À 21 ans, alors que j’étais en train d’écrire mon mémoire de fin de licence, et sans aucun signe précurseur, j’ai entendu résonner dans ma tête une voix qui me disait une moquerie. Comme ça. C’était un flash-back. J’avais un mémoire à préparer, un diplôme à obtenir. Malheureusement, il y en a eu beaucoup d’autres. Les uns après les autres. Je voyais mes cours, et au-dessus, les images de mes douloureux souvenirs d’adolescence. Superposés. Cela ne s’arrêtait jamais. Mon ressenti était présent, lui-aussi. Toujours le même. Un sourire forcé. Pendant des mois, ces souvenirs devinrent une obsession. Je ne pensais plus qu’à ça. Je ne savais pas ce qui m’arrivait. Je suis tombée une nouvelle fois en dépression. Assez pour ne plus m’en sortir avec les cours et abandonner l’année. Assez pour recommencer à me faire mal. Et puis, j’ai eu un rebond d’instinct de survie vers la fin de l’été. J’ai décidé de briser le mur, de ne plus faire comme si tout ça n’avait jamais eu lieu. Je me suis mise à parler. Et puis, progressivement, les souvenirs ont cessé de m’envahir. J’ai repris le contrôle.

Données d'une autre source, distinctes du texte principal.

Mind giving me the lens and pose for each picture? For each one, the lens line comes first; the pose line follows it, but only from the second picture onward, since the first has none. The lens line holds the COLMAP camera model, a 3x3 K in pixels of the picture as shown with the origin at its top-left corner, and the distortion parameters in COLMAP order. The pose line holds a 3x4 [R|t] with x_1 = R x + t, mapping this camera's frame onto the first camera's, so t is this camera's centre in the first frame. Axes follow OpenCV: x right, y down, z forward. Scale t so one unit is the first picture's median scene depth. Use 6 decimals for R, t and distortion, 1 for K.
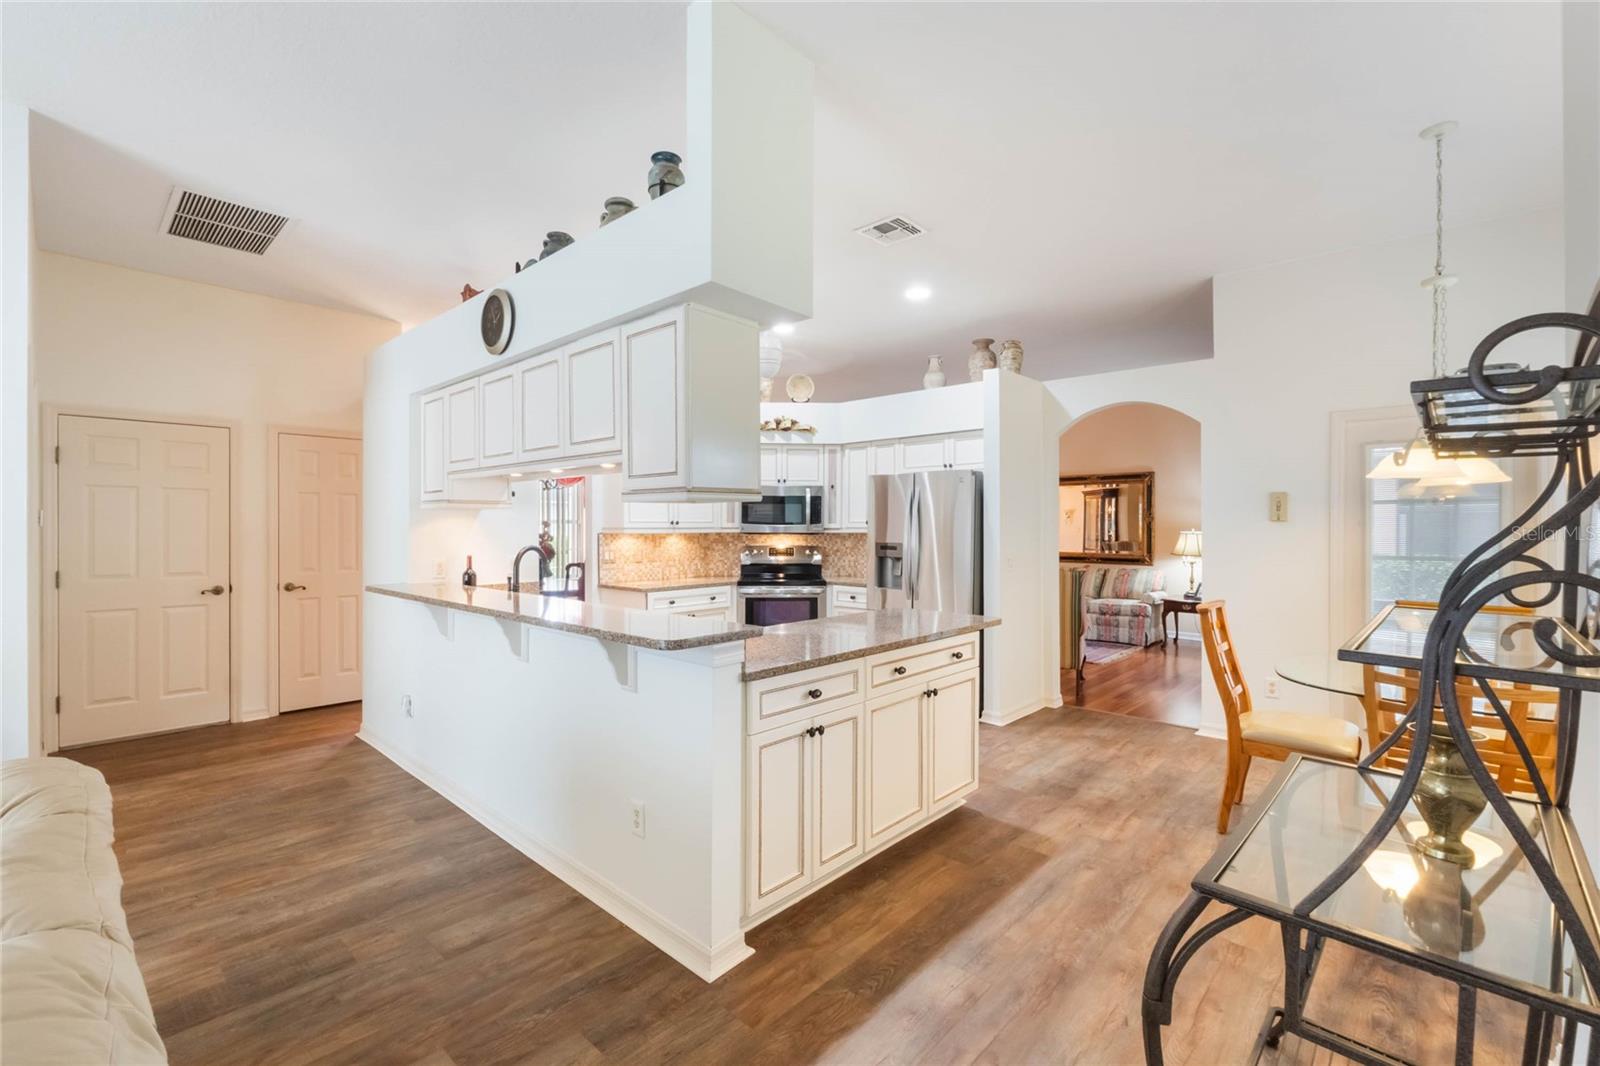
lens RADIAL K [[692.8, 0, 793.2], [0, 692.8, 529.9], [0, 0, 1]] dist [-0.002490, -0.000256]
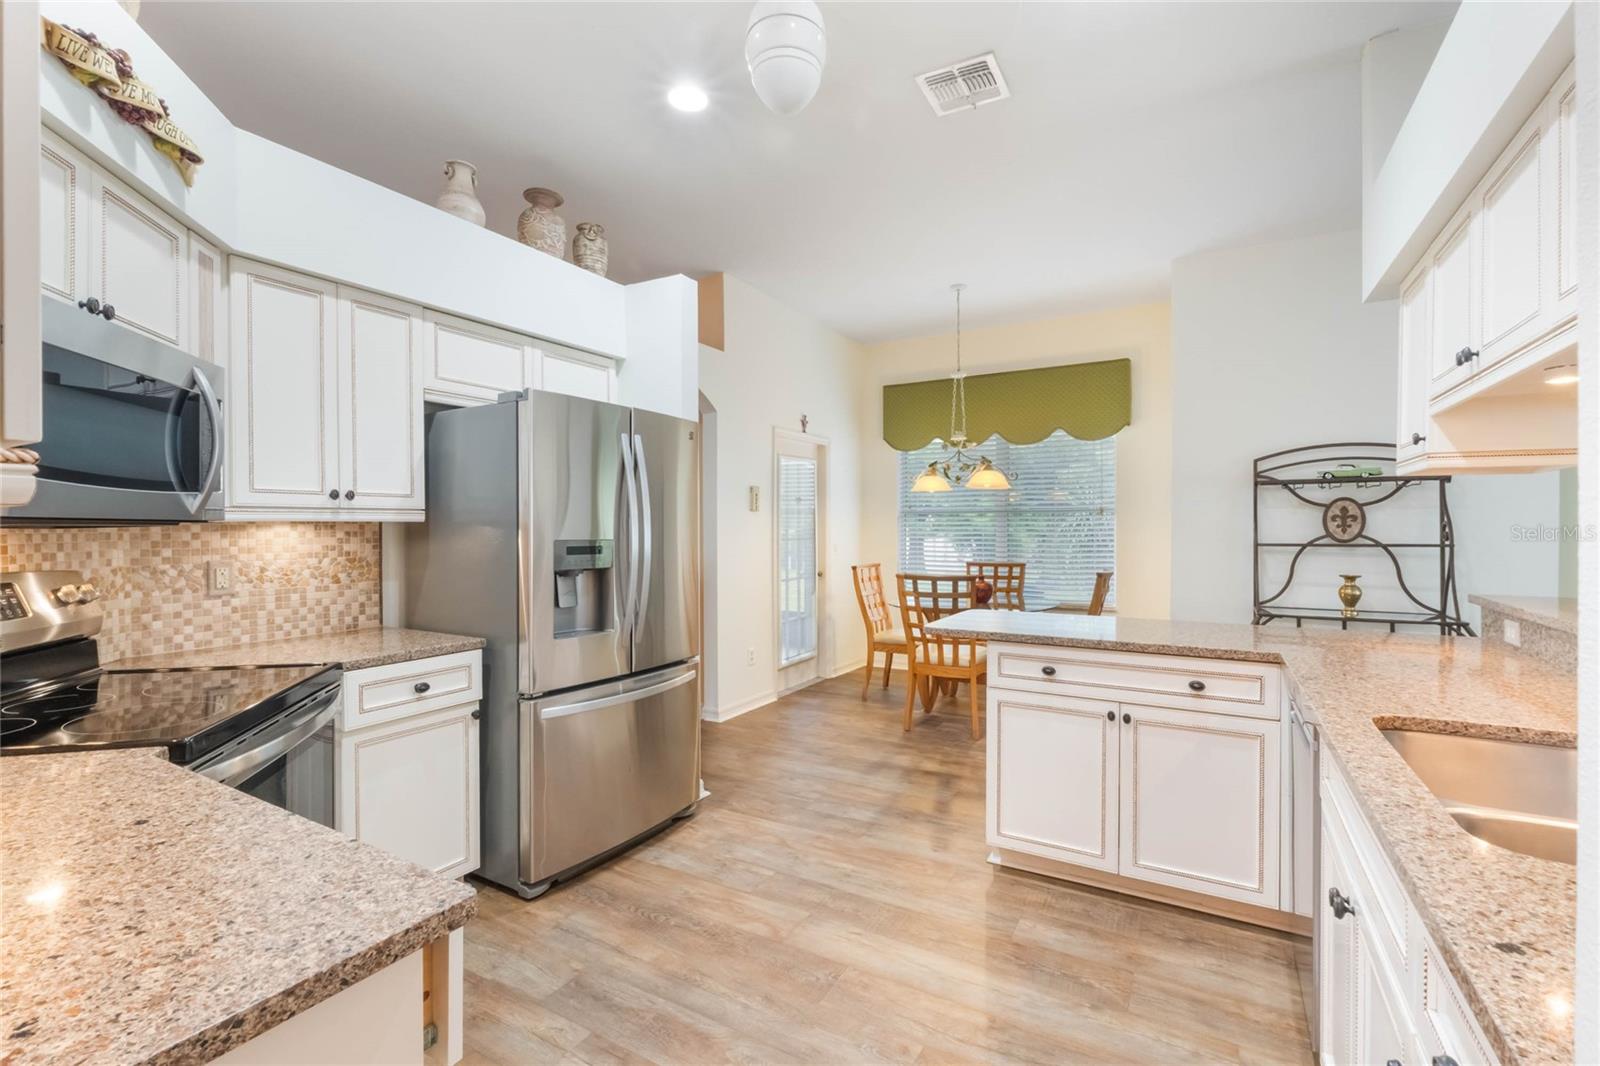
lens RADIAL K [[692.8, 0, 805.9], [0, 692.8, 534.5], [0, 0, 1]] dist [-0.002490, -0.000256]
pose [[-0.225359, -0.010861, 0.974215, -0.448682], [0.008618, 0.999877, 0.013140, 0.012274], [-0.974238, 0.011357, -0.225238, 1.176911]]
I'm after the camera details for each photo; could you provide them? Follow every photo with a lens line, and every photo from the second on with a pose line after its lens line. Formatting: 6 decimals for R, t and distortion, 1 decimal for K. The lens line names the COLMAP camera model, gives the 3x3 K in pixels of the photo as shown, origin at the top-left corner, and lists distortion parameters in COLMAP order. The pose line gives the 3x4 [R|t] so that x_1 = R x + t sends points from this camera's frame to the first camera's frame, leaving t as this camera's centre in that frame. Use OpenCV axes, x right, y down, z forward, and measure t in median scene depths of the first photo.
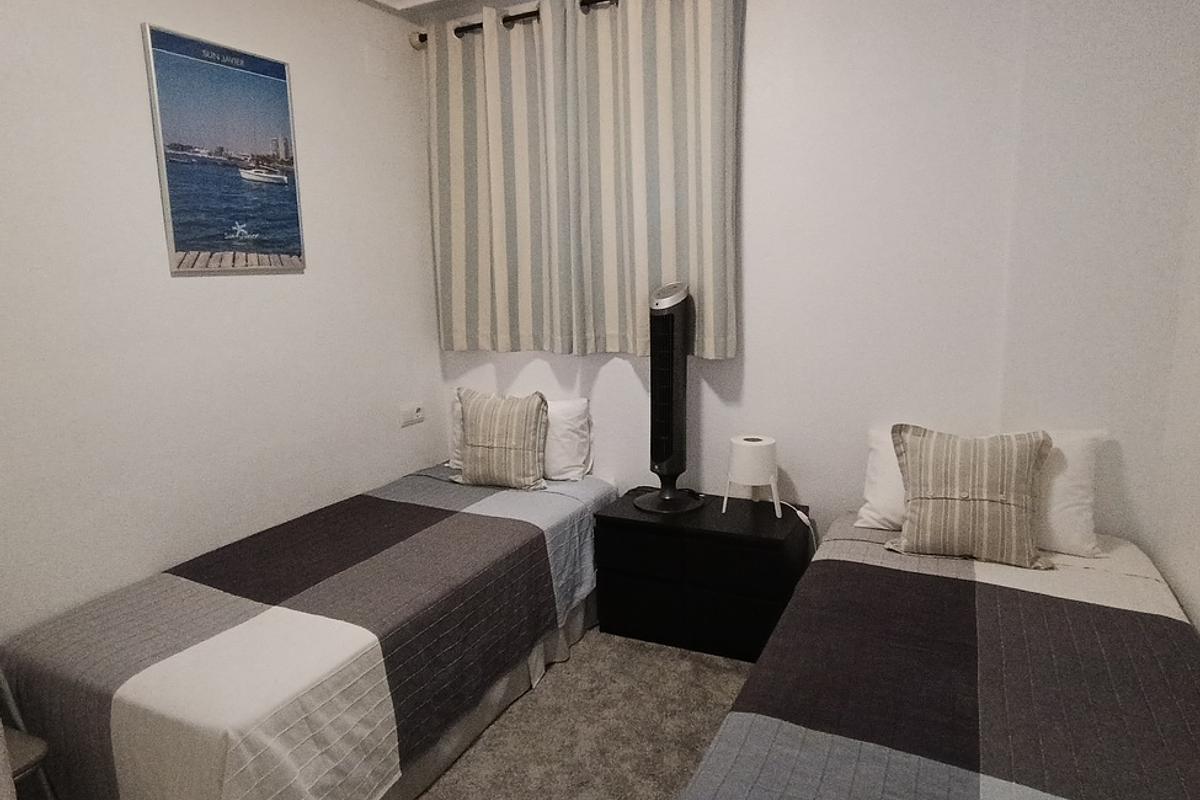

Ces années ont des conséquences sur ce que je suis. Surtout dans mon rapport aux hommes. Séduire, ou même l’envisager, est quelque chose de très éprouvant. Parce que, face aux hommes, j’entends encore les garçons me dire « T’es moche » et je me dis qu’ils ont raison. Ma vision de mon physique dépend encore de celle de mes camarades de l’époque. Je pense qu’il me faudra du temps pour réellement m’épanouir. Je me rends compte à quel point ne pas en parler fut ma pire erreur dans cette histoire. J’ai 22 ans, je suis adulte, je sais qui je suis. Je me bats toujours. Je ne lâcherai pas.